Try it.
Reproduce every record below exactly, without the pictures.

Supplied material.
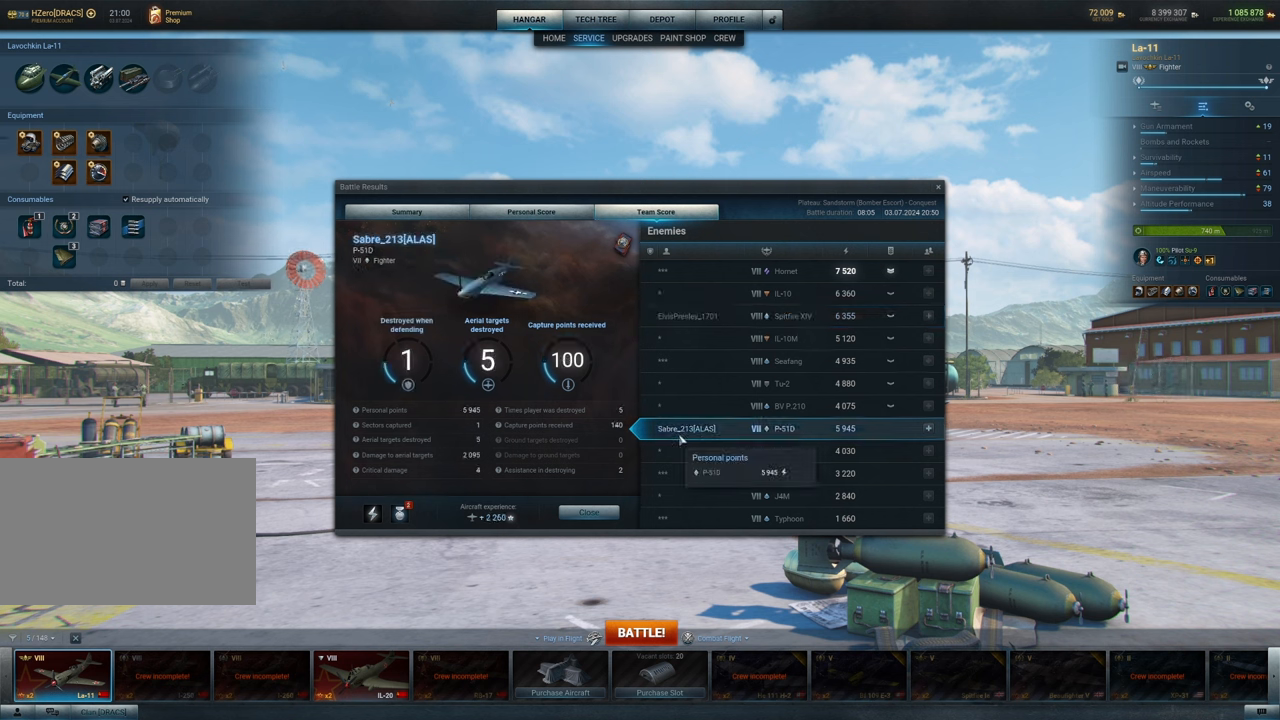
{"keys": [], "mouse": [], "mouse_move": "still", "events": []}
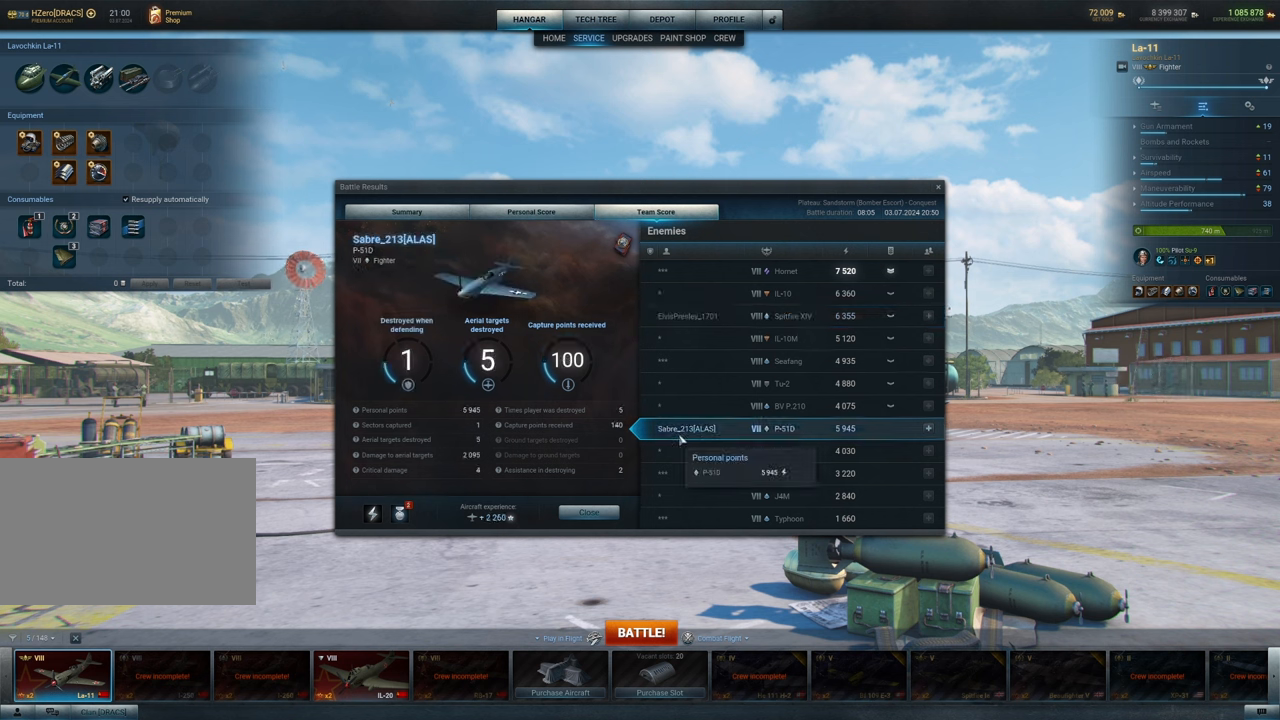
{"keys": [], "mouse": [], "mouse_move": "still", "events": []}
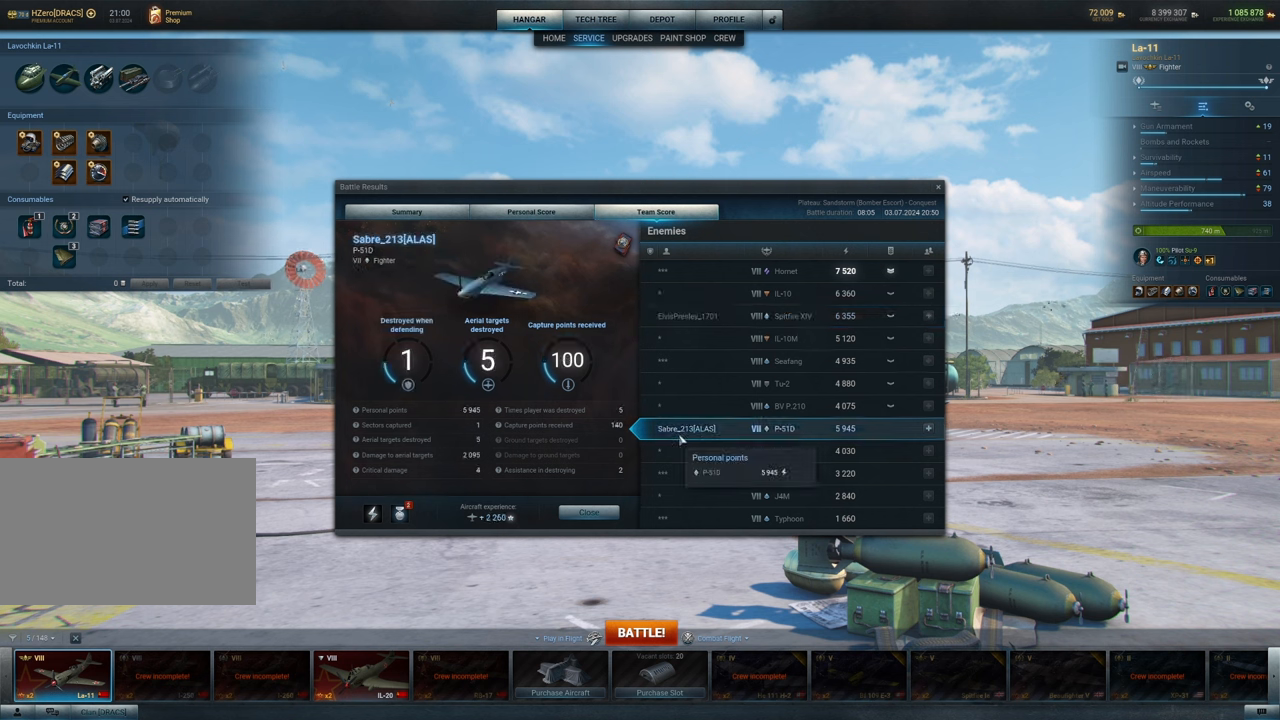
{"keys": [], "mouse": [], "mouse_move": "up-right", "events": []}
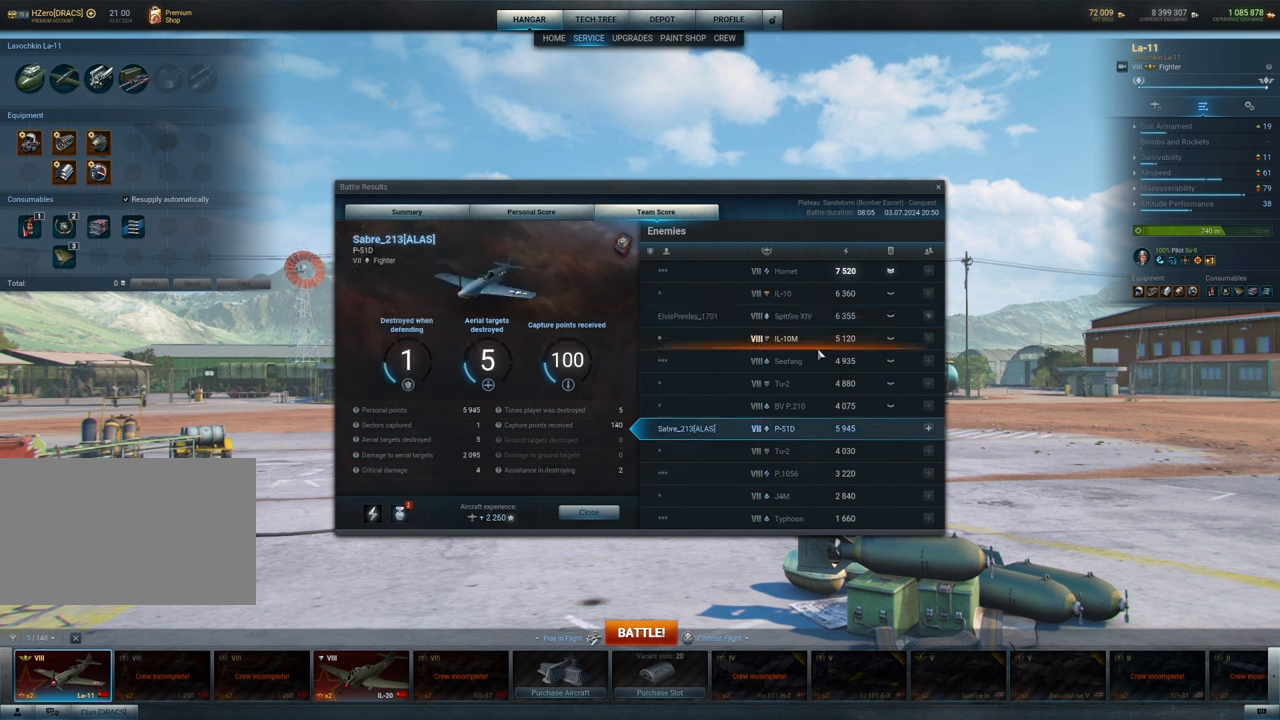
{"keys": [], "mouse": [], "mouse_move": "still", "events": []}
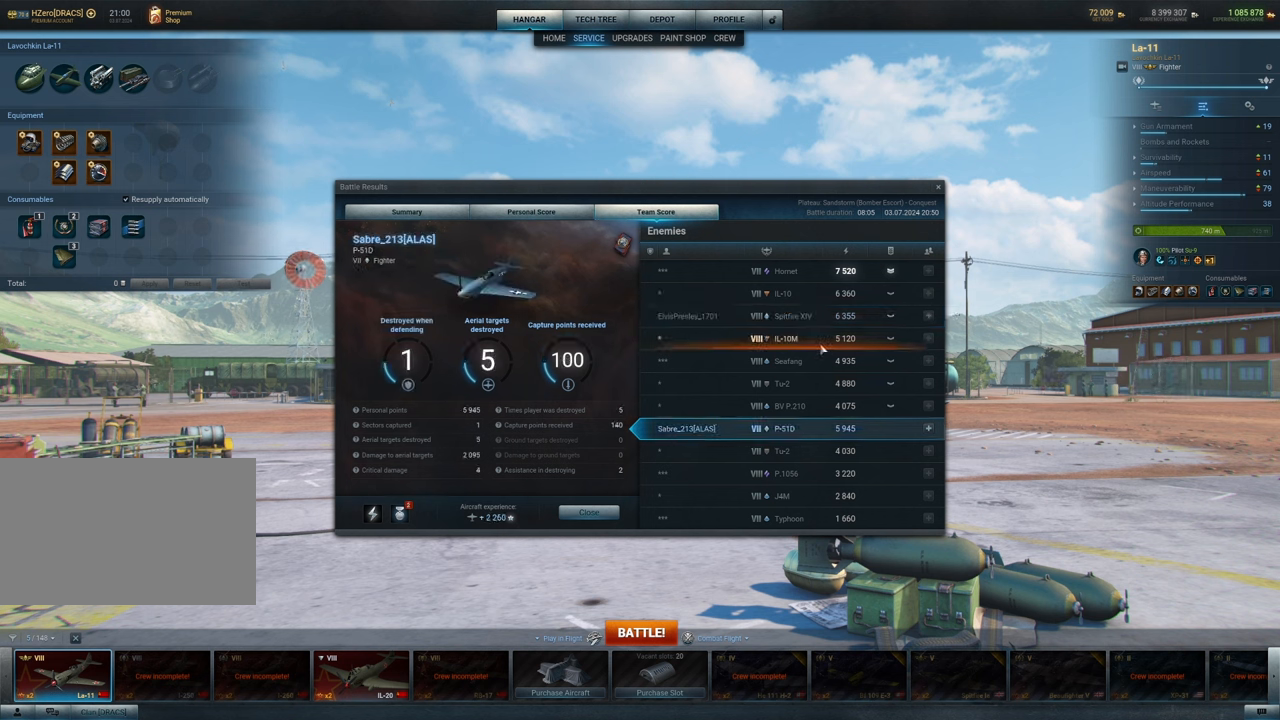
{"keys": [], "mouse": [], "mouse_move": "still", "events": []}
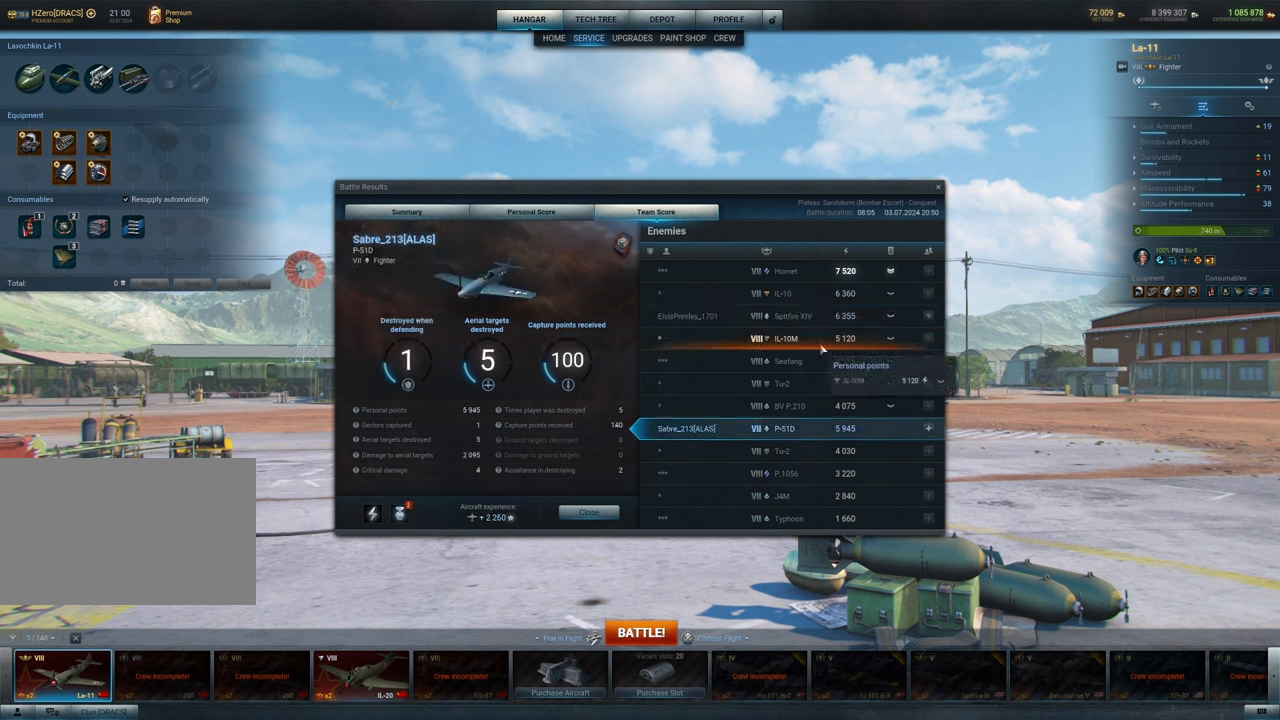
{"keys": [], "mouse": [], "mouse_move": "down", "events": []}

Answer to this exercise.
{"keys": [], "mouse": [], "mouse_move": "still", "events": []}
{"keys": [], "mouse": [], "mouse_move": "still", "events": []}
{"keys": [], "mouse": [], "mouse_move": "up-right", "events": []}
{"keys": [], "mouse": [], "mouse_move": "still", "events": []}
{"keys": [], "mouse": [], "mouse_move": "still", "events": []}
{"keys": [], "mouse": [], "mouse_move": "down", "events": []}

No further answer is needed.